Exercise goal
Find the line that contains "thumb tip: (204, 223)", then repeat it and each line after it to the end of the records, exactly.

═══ Exercise data ═══

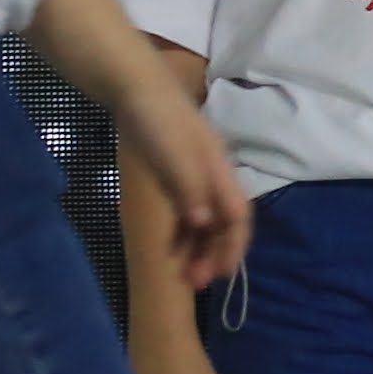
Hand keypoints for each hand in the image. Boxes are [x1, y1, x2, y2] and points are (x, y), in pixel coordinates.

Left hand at [114, 84, 250, 294]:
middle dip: (214, 254)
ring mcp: (196, 179)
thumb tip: (204, 223)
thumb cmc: (157, 119)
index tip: (221, 273)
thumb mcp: (173, 153)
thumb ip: (189, 187)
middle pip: (223, 224)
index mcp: (219, 172)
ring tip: (184, 276)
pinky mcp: (178, 178)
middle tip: (196, 284)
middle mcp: (214, 179)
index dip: (232, 245)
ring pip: (205, 222)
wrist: (136, 89)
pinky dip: (183, 234)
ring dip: (198, 249)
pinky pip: (187, 214)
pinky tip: (173, 250)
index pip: (236, 216)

═══

Task output
thumb tip: (204, 223)
thumb cmc: (157, 119)
index tip: (221, 273)
thumb mcp: (173, 153)
thumb ip: (189, 187)
middle pip: (223, 224)
index mcp: (219, 172)
ring tip: (184, 276)
pinky mcp: (178, 178)
middle tip: (196, 284)
middle mcp: (214, 179)
index dip: (232, 245)
ring pip: (205, 222)
wrist: (136, 89)
pinky dip: (183, 234)
ring dip: (198, 249)
pinky pip: (187, 214)
pinky tip: (173, 250)
index pip: (236, 216)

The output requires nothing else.